I’ve said it before, but it’s worth repeating: Even though it might seem very non-communal for me to be making solo music where I write the songs and play all the instruments myself, I owe so much to my friends and community. Their fingerprints are all over the “solo” music I have the pleasure of creating.
(The following section was first written and published in the week between the release of the single, December 18, 2020, and the Christmas holiday.)
Two and a half years ago, I was wrestling fears stronger than I’d ever experienced before. I truly thought that I was on the verge of losing everything I loved and cared about. And what was worse — the fears weren’t even new. This season came with the realization that I’d been living my whole life from the vantage point of fear: the way I treated friendships like I was on the last straw, the way I would walk into work each day thinking something would happen to get me fired. I remembered a day in elementary school when my mom was late to pick me up, so I started walking home, convinced that she’d died. The roots of fear went back impossibly far.
So I started finally trying to do something about it…but I didn’t really know what to do. It wasn’t like a switch that I could simply turn off. Sometimes fighting made it worse — being afraid that I would never stop being afraid. But at that time, I had started studying through the Gospel of Luke, and I kept coming back to chapter 2, the very same Christmas narrative that millions worldwide will be celebrating this weekend. I kept returning over and over again to verses 8-10, where shepherds are filled with “great fear” at the appearance of an angel, who comes bearing “good news of great joy.” In other words, these regular guys are visited by a majestic, heavenly creature, and rather than responding in joy, excitement, or awe, they’re filled with fear.

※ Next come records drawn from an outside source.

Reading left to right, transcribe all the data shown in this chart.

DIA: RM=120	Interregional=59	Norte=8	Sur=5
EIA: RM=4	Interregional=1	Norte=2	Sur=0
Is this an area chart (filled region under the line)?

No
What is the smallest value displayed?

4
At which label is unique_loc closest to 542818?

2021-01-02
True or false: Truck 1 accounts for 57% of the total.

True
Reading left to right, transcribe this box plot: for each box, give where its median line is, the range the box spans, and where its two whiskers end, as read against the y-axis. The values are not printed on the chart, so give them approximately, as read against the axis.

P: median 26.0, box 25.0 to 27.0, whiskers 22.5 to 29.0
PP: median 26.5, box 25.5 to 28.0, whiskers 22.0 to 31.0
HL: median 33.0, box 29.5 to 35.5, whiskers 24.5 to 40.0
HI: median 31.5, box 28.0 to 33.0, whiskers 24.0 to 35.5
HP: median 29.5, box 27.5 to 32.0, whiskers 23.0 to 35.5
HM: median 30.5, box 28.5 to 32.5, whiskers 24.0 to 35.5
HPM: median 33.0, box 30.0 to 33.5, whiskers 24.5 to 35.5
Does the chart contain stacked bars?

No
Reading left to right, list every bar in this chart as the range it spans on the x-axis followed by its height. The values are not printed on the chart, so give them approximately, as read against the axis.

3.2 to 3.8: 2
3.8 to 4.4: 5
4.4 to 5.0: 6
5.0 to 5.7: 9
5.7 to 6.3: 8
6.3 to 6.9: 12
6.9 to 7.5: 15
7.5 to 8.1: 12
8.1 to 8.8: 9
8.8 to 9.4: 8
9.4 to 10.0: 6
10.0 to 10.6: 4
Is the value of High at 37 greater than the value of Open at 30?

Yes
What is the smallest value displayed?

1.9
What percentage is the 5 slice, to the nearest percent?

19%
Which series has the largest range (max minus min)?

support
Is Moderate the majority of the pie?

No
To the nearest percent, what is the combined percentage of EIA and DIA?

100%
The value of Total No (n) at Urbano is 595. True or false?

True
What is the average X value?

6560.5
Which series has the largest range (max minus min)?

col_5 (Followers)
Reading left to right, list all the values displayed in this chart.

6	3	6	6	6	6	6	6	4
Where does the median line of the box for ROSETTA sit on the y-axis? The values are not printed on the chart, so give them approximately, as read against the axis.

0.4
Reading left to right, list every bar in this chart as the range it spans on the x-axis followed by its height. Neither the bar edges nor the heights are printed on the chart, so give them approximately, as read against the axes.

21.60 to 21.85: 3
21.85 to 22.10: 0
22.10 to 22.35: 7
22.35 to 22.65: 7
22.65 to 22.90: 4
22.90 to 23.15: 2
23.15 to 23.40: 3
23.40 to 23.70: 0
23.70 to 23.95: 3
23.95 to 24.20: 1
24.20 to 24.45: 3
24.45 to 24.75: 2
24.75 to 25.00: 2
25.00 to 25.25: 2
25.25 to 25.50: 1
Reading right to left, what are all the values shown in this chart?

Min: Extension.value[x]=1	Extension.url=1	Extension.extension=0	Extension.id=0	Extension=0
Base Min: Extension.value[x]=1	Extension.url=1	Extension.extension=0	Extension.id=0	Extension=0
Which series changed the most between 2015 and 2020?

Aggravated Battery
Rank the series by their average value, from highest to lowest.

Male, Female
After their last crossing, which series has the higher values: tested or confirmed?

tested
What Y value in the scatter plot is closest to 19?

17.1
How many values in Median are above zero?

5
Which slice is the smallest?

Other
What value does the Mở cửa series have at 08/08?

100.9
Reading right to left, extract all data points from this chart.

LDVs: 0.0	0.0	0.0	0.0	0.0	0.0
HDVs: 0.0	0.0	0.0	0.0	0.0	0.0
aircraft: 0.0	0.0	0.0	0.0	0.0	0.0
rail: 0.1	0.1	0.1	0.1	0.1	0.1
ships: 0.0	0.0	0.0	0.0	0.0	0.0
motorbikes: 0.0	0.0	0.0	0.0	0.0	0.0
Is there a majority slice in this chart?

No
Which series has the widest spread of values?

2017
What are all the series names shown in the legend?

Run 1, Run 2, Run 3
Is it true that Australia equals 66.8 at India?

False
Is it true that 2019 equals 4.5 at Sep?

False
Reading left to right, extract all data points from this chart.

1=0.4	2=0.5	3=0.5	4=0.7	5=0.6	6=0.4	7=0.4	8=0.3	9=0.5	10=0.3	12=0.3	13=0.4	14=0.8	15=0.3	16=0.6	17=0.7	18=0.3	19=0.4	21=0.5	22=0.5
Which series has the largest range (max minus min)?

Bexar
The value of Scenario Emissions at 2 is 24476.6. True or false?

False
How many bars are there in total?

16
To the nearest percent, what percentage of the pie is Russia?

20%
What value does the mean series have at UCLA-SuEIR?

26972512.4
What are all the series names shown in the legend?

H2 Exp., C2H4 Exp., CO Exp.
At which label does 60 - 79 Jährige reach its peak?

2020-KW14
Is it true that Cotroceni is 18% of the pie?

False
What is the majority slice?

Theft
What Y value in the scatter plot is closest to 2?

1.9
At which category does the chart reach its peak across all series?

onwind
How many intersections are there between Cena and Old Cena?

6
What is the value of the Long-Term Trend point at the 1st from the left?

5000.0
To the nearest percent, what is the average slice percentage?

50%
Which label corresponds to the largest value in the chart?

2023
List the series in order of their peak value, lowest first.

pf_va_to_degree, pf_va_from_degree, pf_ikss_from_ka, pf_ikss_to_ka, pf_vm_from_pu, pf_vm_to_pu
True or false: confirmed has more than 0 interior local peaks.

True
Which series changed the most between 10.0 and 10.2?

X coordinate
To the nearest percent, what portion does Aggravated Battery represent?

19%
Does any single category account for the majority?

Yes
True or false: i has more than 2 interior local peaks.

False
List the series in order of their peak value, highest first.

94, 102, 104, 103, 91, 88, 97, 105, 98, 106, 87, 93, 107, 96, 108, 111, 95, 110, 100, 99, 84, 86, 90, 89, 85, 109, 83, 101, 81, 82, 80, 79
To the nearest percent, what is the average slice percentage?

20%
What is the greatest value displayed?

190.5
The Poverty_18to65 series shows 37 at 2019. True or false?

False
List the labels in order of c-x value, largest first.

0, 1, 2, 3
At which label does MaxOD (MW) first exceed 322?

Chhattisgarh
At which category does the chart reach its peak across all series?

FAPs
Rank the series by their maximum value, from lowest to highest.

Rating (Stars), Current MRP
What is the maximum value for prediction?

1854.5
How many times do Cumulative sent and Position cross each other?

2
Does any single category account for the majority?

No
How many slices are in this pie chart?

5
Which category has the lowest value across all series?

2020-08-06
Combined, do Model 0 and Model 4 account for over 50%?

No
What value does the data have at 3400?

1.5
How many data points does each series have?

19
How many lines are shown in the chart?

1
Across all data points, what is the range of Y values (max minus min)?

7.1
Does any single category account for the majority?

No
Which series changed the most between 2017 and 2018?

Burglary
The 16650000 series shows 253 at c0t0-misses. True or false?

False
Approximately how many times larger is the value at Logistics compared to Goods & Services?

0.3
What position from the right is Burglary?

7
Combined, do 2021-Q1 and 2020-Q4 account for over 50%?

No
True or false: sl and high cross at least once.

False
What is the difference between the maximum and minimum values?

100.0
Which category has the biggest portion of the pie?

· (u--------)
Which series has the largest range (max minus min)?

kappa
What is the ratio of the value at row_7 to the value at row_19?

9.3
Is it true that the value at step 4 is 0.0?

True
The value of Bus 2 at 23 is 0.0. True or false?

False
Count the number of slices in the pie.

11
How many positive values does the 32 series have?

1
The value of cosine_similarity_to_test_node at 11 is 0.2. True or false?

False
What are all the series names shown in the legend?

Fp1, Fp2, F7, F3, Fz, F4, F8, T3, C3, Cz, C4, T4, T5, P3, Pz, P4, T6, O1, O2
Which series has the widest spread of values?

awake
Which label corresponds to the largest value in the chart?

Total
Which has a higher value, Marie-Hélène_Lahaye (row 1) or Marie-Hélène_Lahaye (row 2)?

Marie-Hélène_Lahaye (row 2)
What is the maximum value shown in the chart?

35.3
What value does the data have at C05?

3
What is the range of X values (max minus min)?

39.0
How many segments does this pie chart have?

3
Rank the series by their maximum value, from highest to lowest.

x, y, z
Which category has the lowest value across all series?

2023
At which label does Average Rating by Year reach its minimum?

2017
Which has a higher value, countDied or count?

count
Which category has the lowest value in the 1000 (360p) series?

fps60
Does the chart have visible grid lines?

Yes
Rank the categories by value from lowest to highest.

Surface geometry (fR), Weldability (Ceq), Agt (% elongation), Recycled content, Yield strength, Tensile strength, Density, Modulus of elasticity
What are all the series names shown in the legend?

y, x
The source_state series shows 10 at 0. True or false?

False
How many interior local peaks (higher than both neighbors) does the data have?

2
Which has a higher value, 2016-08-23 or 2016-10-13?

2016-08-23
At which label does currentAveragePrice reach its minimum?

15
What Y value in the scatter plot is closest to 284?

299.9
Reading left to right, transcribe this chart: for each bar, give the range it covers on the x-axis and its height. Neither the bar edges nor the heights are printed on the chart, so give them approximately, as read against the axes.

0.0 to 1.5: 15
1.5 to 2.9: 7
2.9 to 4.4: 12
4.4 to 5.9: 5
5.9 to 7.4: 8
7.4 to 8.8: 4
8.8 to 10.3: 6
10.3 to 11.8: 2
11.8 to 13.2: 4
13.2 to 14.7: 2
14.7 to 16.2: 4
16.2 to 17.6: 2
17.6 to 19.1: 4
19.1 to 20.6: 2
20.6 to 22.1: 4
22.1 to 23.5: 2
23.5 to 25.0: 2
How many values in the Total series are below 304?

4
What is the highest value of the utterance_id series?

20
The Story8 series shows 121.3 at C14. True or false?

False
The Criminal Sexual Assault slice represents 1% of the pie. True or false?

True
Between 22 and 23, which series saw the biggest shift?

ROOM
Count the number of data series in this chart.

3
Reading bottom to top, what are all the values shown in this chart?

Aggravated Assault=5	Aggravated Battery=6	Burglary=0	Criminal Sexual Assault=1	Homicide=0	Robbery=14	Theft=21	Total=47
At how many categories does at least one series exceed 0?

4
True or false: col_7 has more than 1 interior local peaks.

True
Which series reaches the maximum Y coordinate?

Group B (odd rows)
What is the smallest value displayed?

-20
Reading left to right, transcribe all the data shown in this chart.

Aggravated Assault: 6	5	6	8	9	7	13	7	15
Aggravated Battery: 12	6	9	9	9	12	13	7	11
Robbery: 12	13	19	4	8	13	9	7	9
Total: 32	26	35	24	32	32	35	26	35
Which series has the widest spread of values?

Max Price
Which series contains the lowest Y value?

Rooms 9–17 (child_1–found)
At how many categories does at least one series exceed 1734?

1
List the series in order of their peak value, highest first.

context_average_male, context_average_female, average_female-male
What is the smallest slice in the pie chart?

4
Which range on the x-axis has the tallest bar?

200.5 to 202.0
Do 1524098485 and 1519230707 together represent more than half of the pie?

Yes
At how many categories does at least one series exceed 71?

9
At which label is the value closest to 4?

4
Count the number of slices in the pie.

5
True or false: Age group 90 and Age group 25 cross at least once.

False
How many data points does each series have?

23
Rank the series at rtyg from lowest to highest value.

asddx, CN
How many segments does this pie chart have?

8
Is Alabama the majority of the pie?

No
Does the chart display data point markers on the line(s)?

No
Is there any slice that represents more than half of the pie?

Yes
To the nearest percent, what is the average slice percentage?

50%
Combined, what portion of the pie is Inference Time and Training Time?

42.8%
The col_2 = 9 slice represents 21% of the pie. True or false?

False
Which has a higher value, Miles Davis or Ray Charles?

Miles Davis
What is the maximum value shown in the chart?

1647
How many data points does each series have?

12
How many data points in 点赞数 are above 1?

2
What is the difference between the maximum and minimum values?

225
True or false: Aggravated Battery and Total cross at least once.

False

That’s when I realized: I’m not primarily afraid of bad things. Sure, it’s easy to be afraid of unfortunate circumstances, to be afraid of sickness and death (especially in 2020!), but my deepest rooted fears were consumed with the good things in life. I was afraid of beauty, afraid of grace, afraid of all the wonderful opportunities and relationships I’d been given. Why? Because I was convinced that I would ruin everything. In a classic case of self-fulfilling prophecies and self-sabotage, I “knew” that my own failures would eventually destroy whatever good I’d found. I refused to believe that God could have good purposes for my life, that redemption was a real possibility for me. I refused to listen to that terrifying angel as he said, “Fear not, for behold, I bring you good news of great joy that will be for all the people.”
So back in June 2018, when I was processing all of this, I did what I usually do… I wrote a song about it. I’ve learned over the years that I will forget all the great lessons of life if I never put them down in a song. So “Fear Not Want” has since become a much-needed reminder to me that good things are not meant to be afraid of, and that my fear of destroying something good might be the very thing that destroys what I was trying to save. The things in life that are worth pursuing, worth fighting for, worth loving… these things are risky. The possibility for greater reward always carries with it the possibility of greater risk; that’s as true in economics as it is in relationships. But if we cower in fear rather than ever taking those risks, we’ll miss out entirely.